Jessica Feinberg - University of Maine School of Law
Vol. 54
February 2021
Page 1507
In most states, married male same-sex couples who conceive children via gestational surrogacy using sperm from one member of the couple and donor ova must pursue adoption in order to establish legal parentage for the member of the couple who is not genetically related to the child. This is because only a minority of jurisdictions have surrogacy laws that recognize the non-biological intended parent as a legal parent in this situation, and across the United States cisgender male same-sex couples are excluded from the longstanding non-adoptive marriage-based avenues of establishing parentage currently available to both different-sex couples and female same-sex couples. Marriage-based avenues of establishing parentage, such as the marital presumption of parentage and spousal consent to assisted reproduction laws, represent the most common way to establish legal parentage in an individual other than the person who gave birth to the child. The exclusion of male same-sex couples from marriage-based avenues of establishing parentage is harmful, unwarranted, and unnecessary. Parenting abilities do not depend on sexual orientation or gender. Children raised by male same-sex couples fare just as well as children raised by different-sex couples and female same-sex couples, and men who function as primary caretakers to their children are as capable and effective as women who function in that role.
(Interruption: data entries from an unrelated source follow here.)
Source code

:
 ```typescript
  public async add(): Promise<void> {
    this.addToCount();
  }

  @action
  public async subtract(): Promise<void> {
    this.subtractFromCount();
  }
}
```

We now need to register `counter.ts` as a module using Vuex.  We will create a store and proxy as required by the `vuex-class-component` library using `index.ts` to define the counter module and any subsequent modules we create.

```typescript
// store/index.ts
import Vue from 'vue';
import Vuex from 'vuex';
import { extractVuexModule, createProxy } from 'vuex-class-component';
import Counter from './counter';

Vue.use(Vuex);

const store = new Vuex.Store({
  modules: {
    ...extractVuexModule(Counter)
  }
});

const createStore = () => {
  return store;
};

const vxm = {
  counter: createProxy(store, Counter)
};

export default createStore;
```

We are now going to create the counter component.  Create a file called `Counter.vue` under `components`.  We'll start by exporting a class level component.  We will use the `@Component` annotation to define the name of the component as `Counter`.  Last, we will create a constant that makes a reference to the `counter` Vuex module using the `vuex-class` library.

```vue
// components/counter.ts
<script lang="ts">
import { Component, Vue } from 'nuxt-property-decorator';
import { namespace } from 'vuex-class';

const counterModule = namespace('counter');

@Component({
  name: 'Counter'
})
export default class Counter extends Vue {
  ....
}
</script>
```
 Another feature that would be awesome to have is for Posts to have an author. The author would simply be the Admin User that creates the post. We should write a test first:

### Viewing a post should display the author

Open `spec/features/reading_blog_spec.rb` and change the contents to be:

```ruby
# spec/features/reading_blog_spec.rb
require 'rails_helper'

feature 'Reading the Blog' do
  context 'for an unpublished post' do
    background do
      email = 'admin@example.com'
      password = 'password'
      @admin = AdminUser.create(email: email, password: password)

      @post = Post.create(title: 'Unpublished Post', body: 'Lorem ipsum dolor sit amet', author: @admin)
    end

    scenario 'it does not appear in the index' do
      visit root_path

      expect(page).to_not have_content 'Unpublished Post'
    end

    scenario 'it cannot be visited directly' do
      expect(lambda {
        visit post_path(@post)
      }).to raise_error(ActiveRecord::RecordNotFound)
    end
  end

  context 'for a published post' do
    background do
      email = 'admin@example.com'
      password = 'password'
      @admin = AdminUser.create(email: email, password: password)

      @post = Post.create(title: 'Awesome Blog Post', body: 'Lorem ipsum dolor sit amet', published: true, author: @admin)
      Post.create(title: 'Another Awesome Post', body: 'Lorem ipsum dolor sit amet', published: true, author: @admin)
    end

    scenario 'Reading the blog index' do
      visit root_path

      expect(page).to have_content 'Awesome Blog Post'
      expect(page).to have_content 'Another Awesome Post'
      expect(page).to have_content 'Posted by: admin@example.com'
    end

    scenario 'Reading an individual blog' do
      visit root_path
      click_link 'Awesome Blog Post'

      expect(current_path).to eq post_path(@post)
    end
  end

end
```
Excluding male same-sex couples from marriage-based avenues of establishing parentage reinforces gender-based stereotypes around caretaking that harm and confine women and men both in the workplace and in the domestic sphere. Moreover, the conclusive presumption of parentage based upon the act of giving birth, which presents a major barrier to the extension of marriage-based avenues of establishing parentage to male same-sex couples, is an outdated concept that fails to reflect the realities of modern medical technology and the diverse circumstances under which children are conceived today. This Article advances a comprehensive proposal for extending marriage-based avenues of establishing parentage to male same-sex couples. If implemented, the proposal will provide a more equitable and effective legal framework for parentage establishment.